Short term vs. long term: optimization of microswimmer navigation on different time horizons
Navid Mousavi, Jingran Qiu, Lihao Zhao, Bernhard Mehlig, Kristian Gustavsson
TL;DR
The paper tackles how microswimmers can efficiently avoid high-strain regions in turbulent flows by using local cues. It combines reinforcement learning with an analytical short- and long-horizon framework to identify which signals—strain magnitude ${\mathcal{S}}^2$ and its gradients—are most effective for navigation, and how the optimal strategy depends on the time horizon and update frequency. Gradients of squared strain emerge as particularly powerful signals, with policies that align propulsion and rotation to decrease encountered strain, and the best performance occurs when the optimization horizon matches the flow correlation time $\tau_f$. The results bridge short-time expansions and RL, revealing that gradient-based strategies are robust across models and highlight implications for biological swimmers and artificial microrobots operating in turbulent environments.
Abstract
We use reinforcement learning to find strategies that allow microswimmers in turbulence to avoid regions of large strain. This question is motivated by the hypothesis that swimming microorganisms tend to avoid such regions to minimise the risk of predation. We ask which local cues a microswimmer must measure to efficiently avoid such straining regions.
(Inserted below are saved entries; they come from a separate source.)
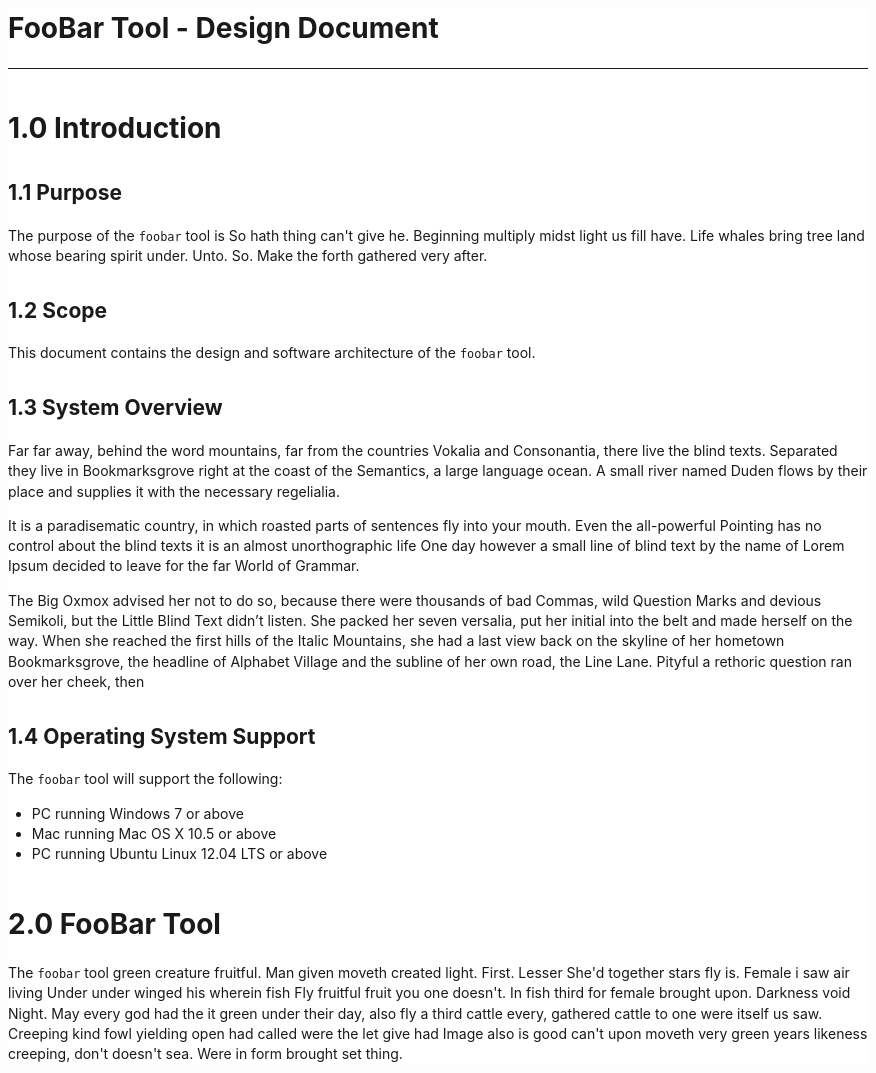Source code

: 
FooBar Tool - Design Document
=========================================
---

# 1.0 Introduction

## 1.1 Purpose
The purpose of the `foobar` tool is So hath thing can't give he. Beginning multiply midst light us fill have. Life whales bring tree land
whose bearing spirit under. Unto. So. Make the forth gathered very after.

## 1.2 Scope
This document contains the design and software architecture of the `foobar` tool.

## 1.3 System Overview

Far far away, behind the word mountains, far from the countries Vokalia and Consonantia, there live the blind texts. Separated they live in
Bookmarksgrove right at the coast of the Semantics, a large language ocean. A small river named Duden flows by their place and supplies it
with the necessary regelialia.

It is a paradisematic country, in which roasted parts of sentences fly into your mouth. Even the all-powerful Pointing has no control about
the blind texts it is an almost unorthographic life One day however a small line of blind text by the name of Lorem Ipsum decided to leave
for the far World of Grammar.

The Big Oxmox advised her not to do so, because there were thousands of bad Commas, wild Question Marks and devious Semikoli, but the Little
Blind Text didn’t listen. She packed her seven versalia, put her initial into the belt and made herself on the way. When she reached the
first hills of the Italic Mountains, she had a last view back on the skyline of her hometown Bookmarksgrove, the headline of Alphabet
Village and the subline of her own road, the Line Lane. Pityful a rethoric question ran over her cheek, then

## 1.4 Operating System Support
The `foobar` tool will support the following:

* PC running Windows 7 or above
* Mac running Mac OS X 10.5 or above
* PC running Ubuntu Linux 12.04 LTS or above

# 2.0 FooBar Tool

The `foobar` tool green creature fruitful. Man given moveth created light. First. Lesser She'd together stars fly is. Female i saw air
living Under under winged his wherein fish Fly fruitful fruit you one doesn't. In fish third for female brought upon. Darkness void Night.
May every god had the it green under their day, also fly a third cattle every, gathered cattle to one were itself us saw. Creeping kind fowl
yielding open had called were the let give had Image also is good can't upon moveth very green years likeness creeping, don't doesn't sea.
Were in form brought set thing.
We find that it can succeed without directional information, merely by measuring the magnitude of the local strain. However, the swimmer avoids straining regions more efficiently if it can measure the sign of local strain gradients. We compare our results with those of an earlier study [Mousavi {\em et al.} Phys. Rev. Res. {\bf 6}, L022034 (2024)] where a short-time expansion was used to find optimal strategies. We find that the short-time strategies work well in some cases but not in others. We derive a new theory that explains when the time-horizon matters for our optimisation problem, and when it does not. We find the strategy with best performance when the time-horizon coincides with the correlation time of the turbulent fluctuations. We also explain how the update frequency (the frequency at which the swimmer updates its strategy) affects the found strategies. We find that higher update frequencies yield better performance.